** start Source **

13. Maximum Non-Adjacent Nodes Sum

✅ GFG solution to the Maximum Non-Adjacent Nodes Sum problem: find maximum sum of nodes in a binary tree where no two adjacent nodes are selected using dynamic programming on trees. 🚀

The problem can be found at the following link: 🔗 Question Link

🧩 Problem Description

Given the root of a binary tree with integer values, your task is to select a subset of nodes such that the sum of their values is maximized, with the condition that no two selected nodes are directly connected. That is, if a node is included in the subset, neither its parent nor its children can be included.

A node and its immediate parent or children form adjacent pairs in the tree structure. The goal is to maximize the sum while respecting this non-adjacency constraint.

📘 Examples

Example 1

Input: root = [11, 1, 2]
Output: 11
Explanation: The maximum sum is obtained by selecting the node 11.

Example 2

Input: root = [1, 2, 3, 4, N, 5, 6]
Output: 16
Explanation: The maximum sum is obtained by selecting the nodes 1, 4, 5 and 6, 
which are not directly connected to each other. Their total sum is 16.

🔒 Constraints

• $1 \le \text{number of nodes} \le 10^4$

• $1 \le \text{node.data} \le 10^5$

✅ My Approach

The optimal approach uses Dynamic Programming on Trees with a recursive strategy to compute two states for each node:

Tree DP with State Tracking

1. Define States:

   • For each node, maintain two values:

     • Include: Maximum sum when current node is included (children must be excluded).

     • Exclude: Maximum sum when current node is excluded (children can be either included or excluded).

2. Recursive Computation:

   • Base case: If node is NULL, return (0, 0) representing both states as 0.

   • For each node, recursively compute states for left and right children.

3. State Transition:

   • Include current node: Add node's value to the sum of excluded states of both children.

     • include = node->data + left_exclude + right_exclude

   • Exclude current node: Take maximum of both states for each child.

     • exclude = max(left_include, left_exclude) + max(right_include, right_exclude)

** end Source **
** start Rows **

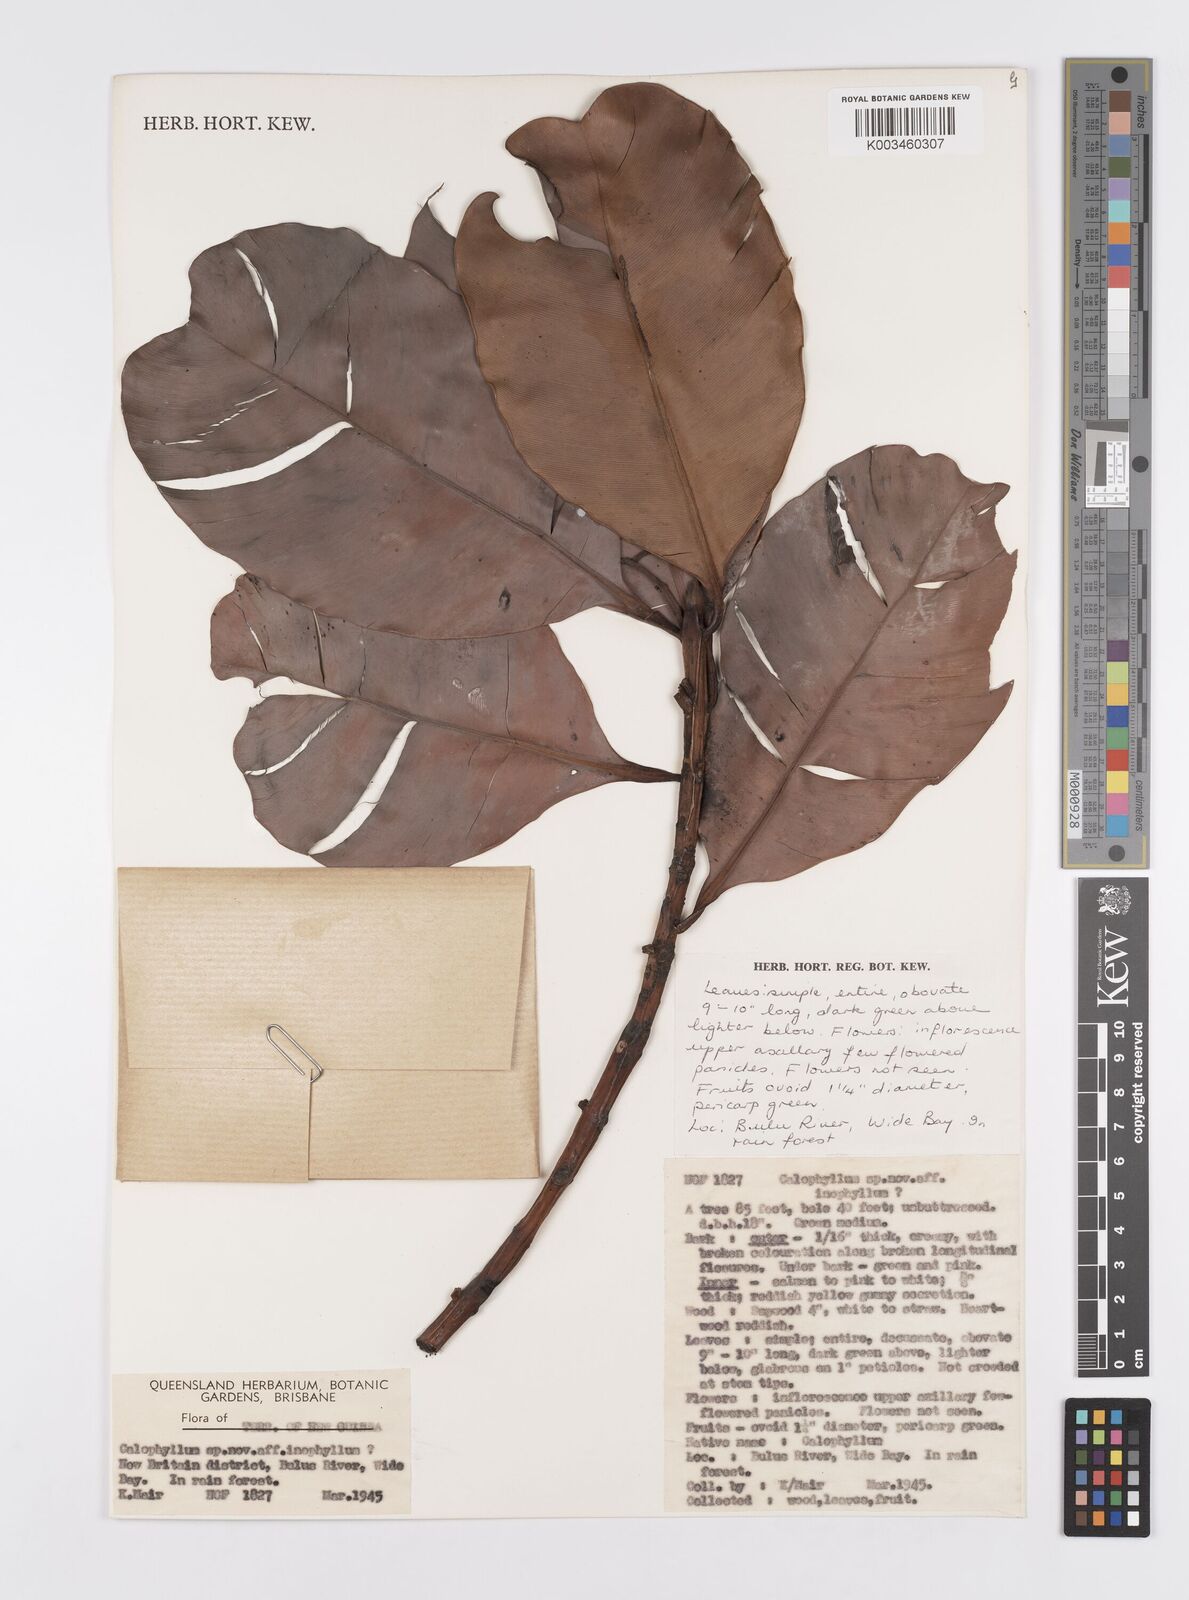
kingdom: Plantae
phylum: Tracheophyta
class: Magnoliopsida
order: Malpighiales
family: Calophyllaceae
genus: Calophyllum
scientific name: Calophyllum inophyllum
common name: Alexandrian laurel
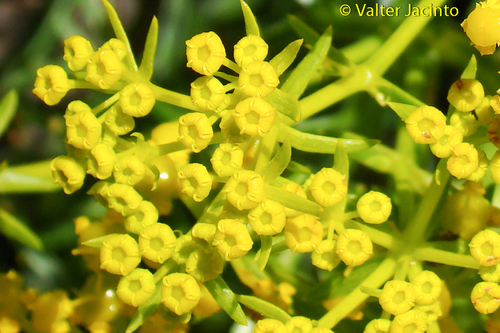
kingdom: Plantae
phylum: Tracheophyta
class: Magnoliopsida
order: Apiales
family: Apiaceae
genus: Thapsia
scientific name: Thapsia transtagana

** end Rows **

▸ Exercise aim: Copy the Maximum Non-Adjacent Nodes Sum page starting at "13. Maximum Non-Adjacent" and ending at "this non-adjacency constraint.", swapping every "subset" for "group".

▸ Answer to the problem:
13. Maximum Non-Adjacent Nodes Sum

✅ GFG solution to the Maximum Non-Adjacent Nodes Sum problem: find maximum sum of nodes in a binary tree where no two adjacent nodes are selected using dynamic programming on trees. 🚀

The problem can be found at the following link: 🔗 Question Link

🧩 Problem Description

Given the root of a binary tree with integer values, your task is to select a group of nodes such that the sum of their values is maximized, with the condition that no two selected nodes are directly connected. That is, if a node is included in the group, neither its parent nor its children can be included.

A node and its immediate parent or children form adjacent pairs in the tree structure. The goal is to maximize the sum while respecting this non-adjacency constraint.